• _What you will do_:
Read through the records below and copy each line that uses the word "options".

• _Material for this exercise_:

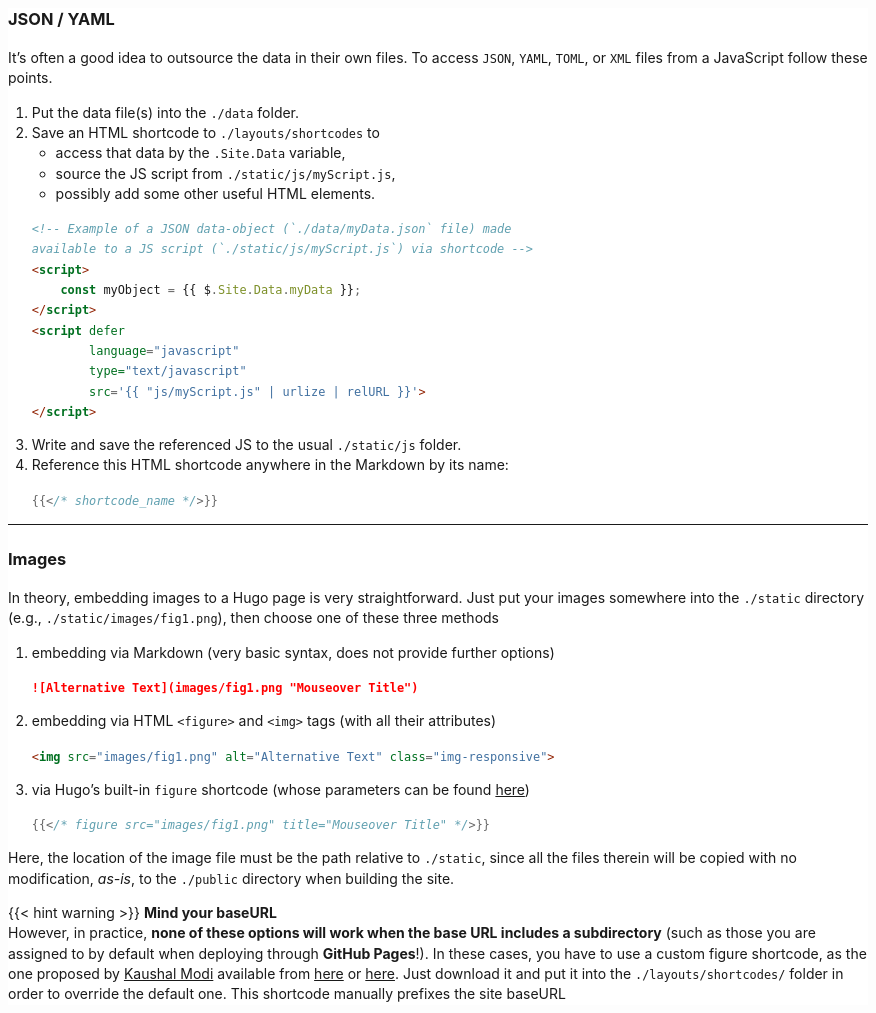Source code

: ### JSON / YAML
It’s often a good idea to outsource the data in their own files. To access
`JSON`, `YAML`, `TOML`, or `XML` files from a JavaScript follow these points.
1. Put the data file(s) into the `./data` folder.
1. Save an HTML shortcode to `./layouts/shortcodes` to
    * access that data by the `.Site.Data` variable,
    * source the JS script from `./static/js/myScript.js`,
    * possibly add some other useful HTML elements.
    ```html
    <!-- Example of a JSON data-object (`./data/myData.json` file) made
    available to a JS script (`./static/js/myScript.js`) via shortcode -->
    <script>
        const myObject = {{ $.Site.Data.myData }};
    </script>
    <script defer
            language="javascript"
            type="text/javascript"
            src='{{ "js/myScript.js" | urlize | relURL }}'>
    </script>
    ```
1. Write and save the referenced JS to the usual `./static/js` folder.
1. Reference this HTML shortcode anywhere in the Markdown by its name:
    ```go
    {{</* shortcode_name */>}}
    ```

---
### Images
In theory, embedding images to a Hugo page is very straightforward. Just put
your images somewhere into the `./static` directory
(e.g., `./static/images/fig1.png`), then choose one of these three methods
1. embedding via Markdown (very basic syntax, does not provide further options)
    ```markdown
    ![Alternative Text](images/fig1.png "Mouseover Title")
    ```
1. embedding via HTML `<figure>` and `<img>` tags (with all their attributes)
    ```html
    <img src="images/fig1.png" alt="Alternative Text" class="img-responsive">
    ```
1. via Hugo’s built-in `figure` shortcode (whose parameters can be found
[here](https://gohugo.io/content-management/shortcodes/#figure))
    ```go
    {{</* figure src="images/fig1.png" title="Mouseover Title" */>}}
    ```
Here, the location of the image file must be the path relative to `./static`,
since all the files therein will be copied with no modification, _as-is_, to the
`./public` directory when building the site.

{{< hint warning >}}
__Mind your baseURL__  
However, in practice, __none of these options will work when the base URL
includes a subdirectory__ (such as those you are assigned to by default when
deploying through __GitHub Pages__!). In these cases, you have to use a custom
figure shortcode, as the one proposed by
[Kaushal Modi](https://github.com/kaushalmodi)
available from
[here](https://gitlab.com/kaushalmodi/hugo-theme-refined/blob/master/layouts/shortcodes/figure.html)
or [here](https://github.com/Feat-FeAR/logSpace/blob/main/layouts/shortcodes/figure.html).
Just download it and put it into the `./layouts/shortcodes/` folder in order to
override the default one. This shortcode manually prefixes the site baseURL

• _Response to this task_:
1. embedding via Markdown (very basic syntax, does not provide further options)
However, in practice, __none of these options will work when the base URL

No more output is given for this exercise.